"No one can argue with the idea that if you don’t vote for Hillary Clinton, you are helping Donald Trump. That is a fact. That is a numerical fact," Rall tells Loud & Clear. "The question is, are you going to vote based on short-term or long-term strategic considerations? And I’m not even sure strategic considerations really even make any difference.
"You can only affect your vote. I can only affect my vote," he adds. "Whatever you do and whatever I do is purely between us and the ballot box…and it’s symbolic."
While some who support the Bernie or Bust movement may end up backing down in swing states if it means a Trump presidency, others say they will not.
"Others will vote for Jill Stein, the Green Party candidate, and others will stay home because they’re just not interested. All of those factors will play against Hillary Clinton," he says. "And the question is whether they should feel bad about it if Donald Trump is elected as a result."
While similar — and later refuted — charges were leveled against supporters of Ralph Nader during the 2001 election, which led to the presidency of George W. Bush, Rall points out that supporting the “lesser of two evils” only serves narrow, short-term interests.
"Whenever you keep doing it, the party keeps moving to the right," he says.
"Conversely, are you willing to penalize the Democratic Party by depriving it of its liberal base? In other words, are progressives and leftists within the Democratic Party willing to say, 'Listen, you take us for granted and we’re willing to see Republicans elected with all the consequences that follow…'"
Much of the frustration within the Sanders camp comes from the Vermont Senator’s treatment by corporate media, which has denied him coverage, while simultaneously aiding the rise of Trump. The Democratic establishment has also shown a clear preference for Clinton since the beginning of the campaign.
"None of them [mainstream media outlets] talked about the anti-democratic superdelegate structure, none of them talked about the fact that the DNC and [DNC Chair] Debbie Wasserman Schultz were in the bag for Hillary Clinton from the start…and none of them talked about the fact that the media has studiously treated Bernie Sanders as an oddity, an oddball, a joke.

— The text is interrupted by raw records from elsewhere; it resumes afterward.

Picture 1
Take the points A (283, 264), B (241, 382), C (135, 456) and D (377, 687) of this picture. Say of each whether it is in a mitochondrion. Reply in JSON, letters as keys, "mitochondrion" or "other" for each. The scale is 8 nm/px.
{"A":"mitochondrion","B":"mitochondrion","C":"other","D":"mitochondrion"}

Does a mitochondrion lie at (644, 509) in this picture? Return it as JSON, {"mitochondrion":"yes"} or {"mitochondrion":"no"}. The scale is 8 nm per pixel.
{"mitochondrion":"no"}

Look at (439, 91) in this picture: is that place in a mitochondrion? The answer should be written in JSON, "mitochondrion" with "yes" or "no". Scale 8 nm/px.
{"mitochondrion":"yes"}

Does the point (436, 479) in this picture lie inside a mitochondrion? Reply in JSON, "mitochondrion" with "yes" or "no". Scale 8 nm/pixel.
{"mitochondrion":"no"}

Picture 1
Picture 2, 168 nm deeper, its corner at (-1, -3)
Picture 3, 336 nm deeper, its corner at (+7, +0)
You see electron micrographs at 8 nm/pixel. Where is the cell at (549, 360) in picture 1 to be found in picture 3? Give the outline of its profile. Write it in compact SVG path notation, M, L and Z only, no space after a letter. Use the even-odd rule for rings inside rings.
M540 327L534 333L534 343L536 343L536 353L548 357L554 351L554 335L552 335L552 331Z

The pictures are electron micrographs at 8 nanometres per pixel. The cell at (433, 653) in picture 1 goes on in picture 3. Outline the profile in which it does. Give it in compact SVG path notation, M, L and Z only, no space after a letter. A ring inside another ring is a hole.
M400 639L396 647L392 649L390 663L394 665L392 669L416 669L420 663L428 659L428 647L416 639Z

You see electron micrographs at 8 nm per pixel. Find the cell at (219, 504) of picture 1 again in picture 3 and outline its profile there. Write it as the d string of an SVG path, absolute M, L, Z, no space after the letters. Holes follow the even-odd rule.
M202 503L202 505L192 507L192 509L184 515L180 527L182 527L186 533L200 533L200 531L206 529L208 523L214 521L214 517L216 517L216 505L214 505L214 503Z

"Someone to either not be mentioned at all, or if mentioned, in some derisive way," Rall says. "It’s been so brazen."
The unfair treatment could ultimately cost Clinton the election.
"It’s very clear that Hillary Clinton does not want to make any major concessions to the Bernie movement, and that’s probably going to cost her the election this fall, in my view," he adds.
"I think Trump’s going to walk all over her and part of the reason is going to be the absence of enthusiasm from the progressive base of the Democratic Party."